WHAT NEEDS TO BE DONE: Update the records below by replacing every occurrence of "highest" with "largest" and keeping everything else unchanged. Leave the pictures out of your answer.

SUPPLIED DATA:
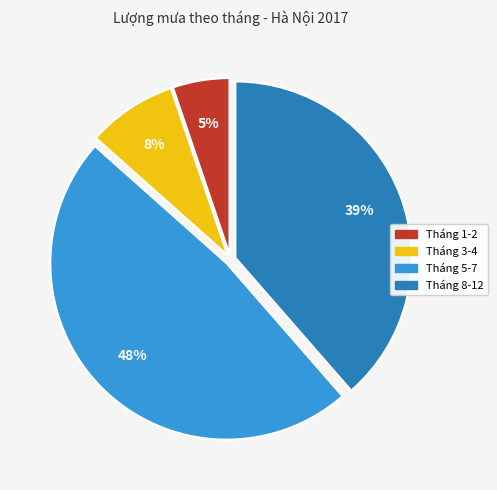

To the nearest percent, what is the average slice percentage?

25%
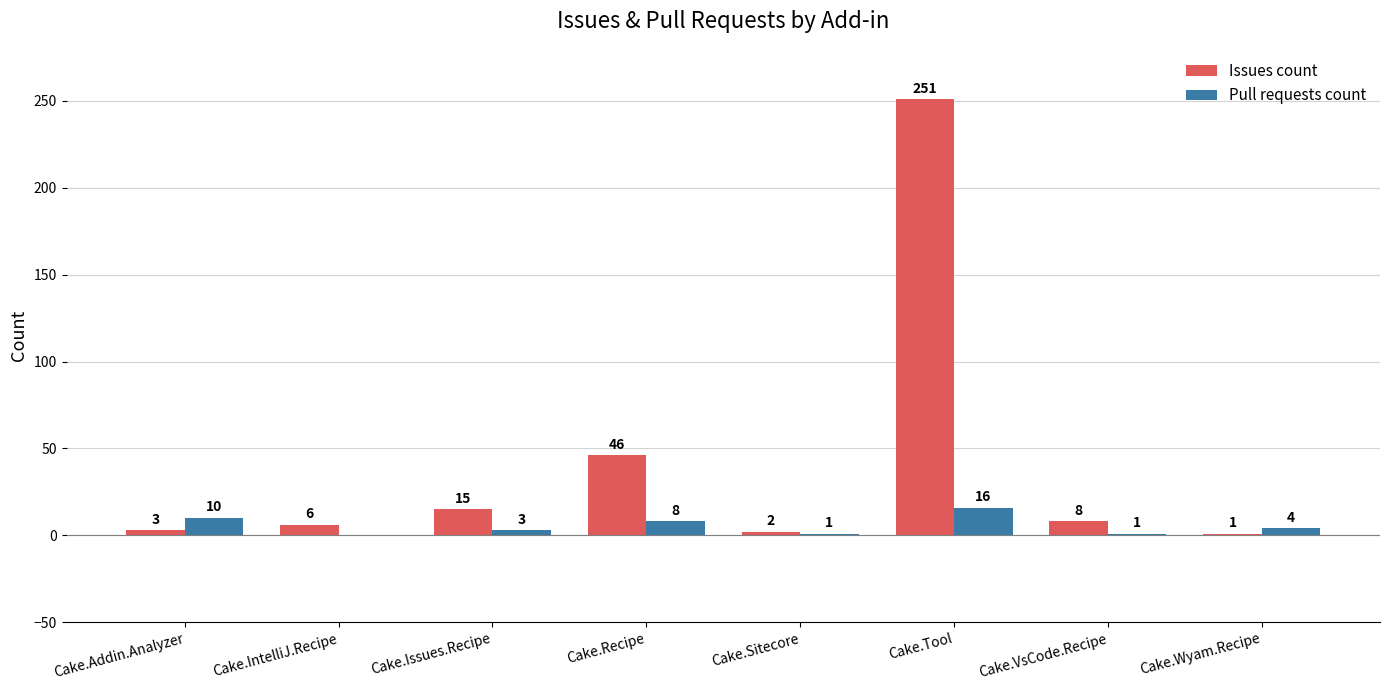

At which category is the sum across all series the highest?

Cake.Tool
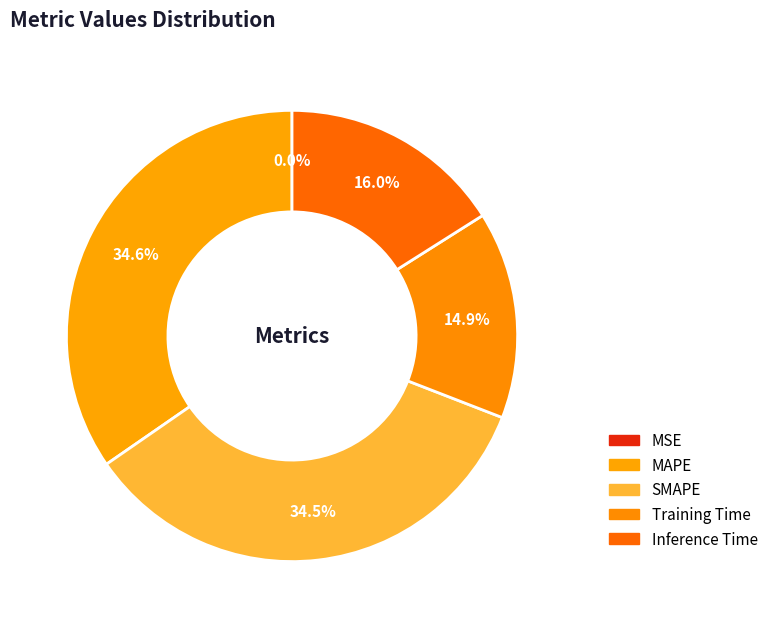

Is there any slice that represents more than half of the pie?

No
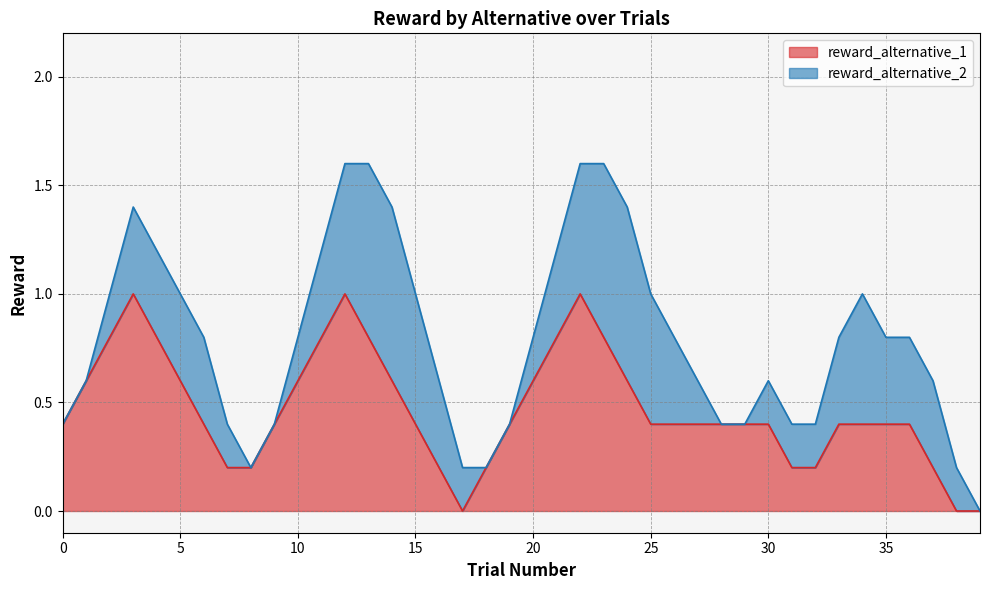

The value of reward_alternative_1 at 0 is 0.4. True or false?

True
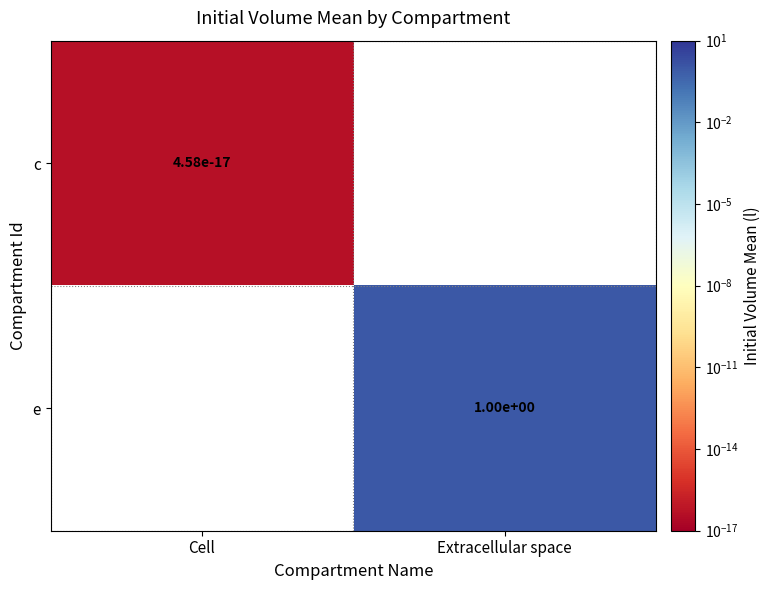

How many distinct data groups are displayed?

2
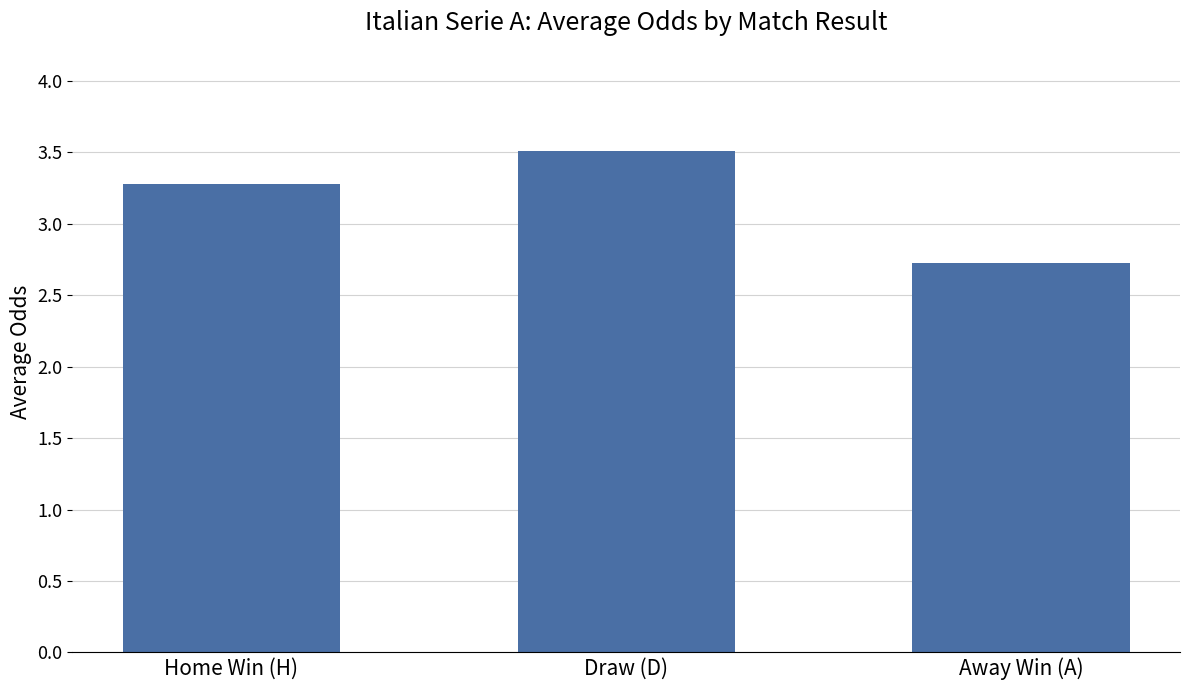

What is the difference between the values at Home Win (H) and Away Win (A)?

0.6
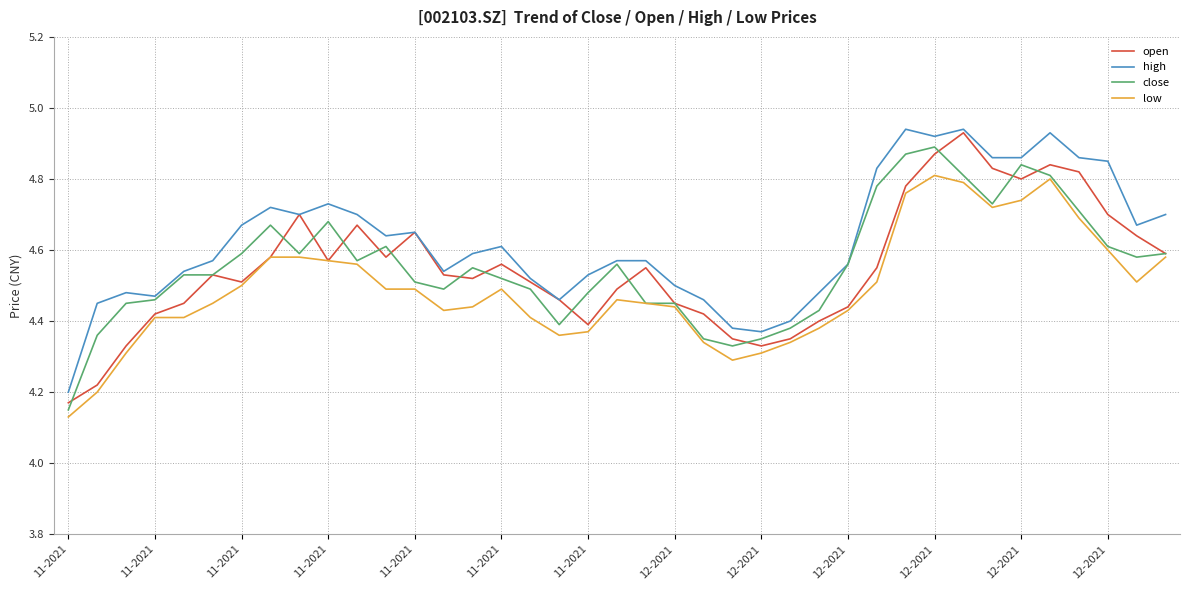

How many lines are shown in the chart?

4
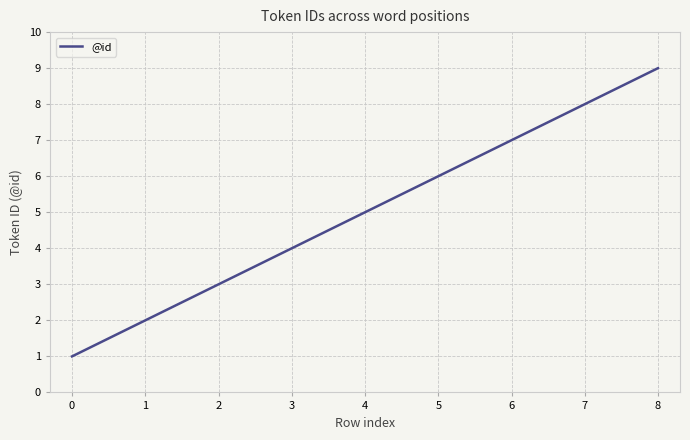

What is the difference between the second highest and second lowest values?

7.9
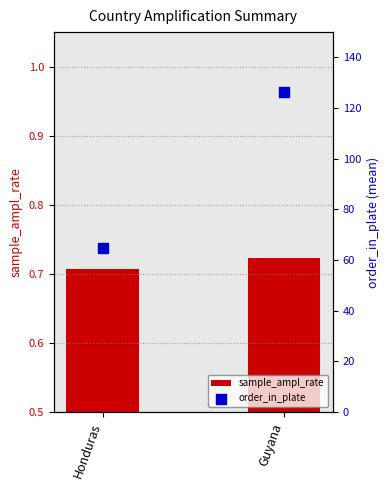

At which category is the sum across all series the highest?

Guyana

ANSWER TO THIS PROBLEM:
To the nearest percent, what is the average slice percentage?

25%

At which category is the sum across all series the largest?

Cake.Tool

Is there any slice that represents more than half of the pie?

No

The value of reward_alternative_1 at 0 is 0.4. True or false?

True

How many distinct data groups are displayed?

2

What is the difference between the values at Home Win (H) and Away Win (A)?

0.6

How many lines are shown in the chart?

4

What is the difference between the second largest and second lowest values?

7.9

At which category is the sum across all series the largest?

Guyana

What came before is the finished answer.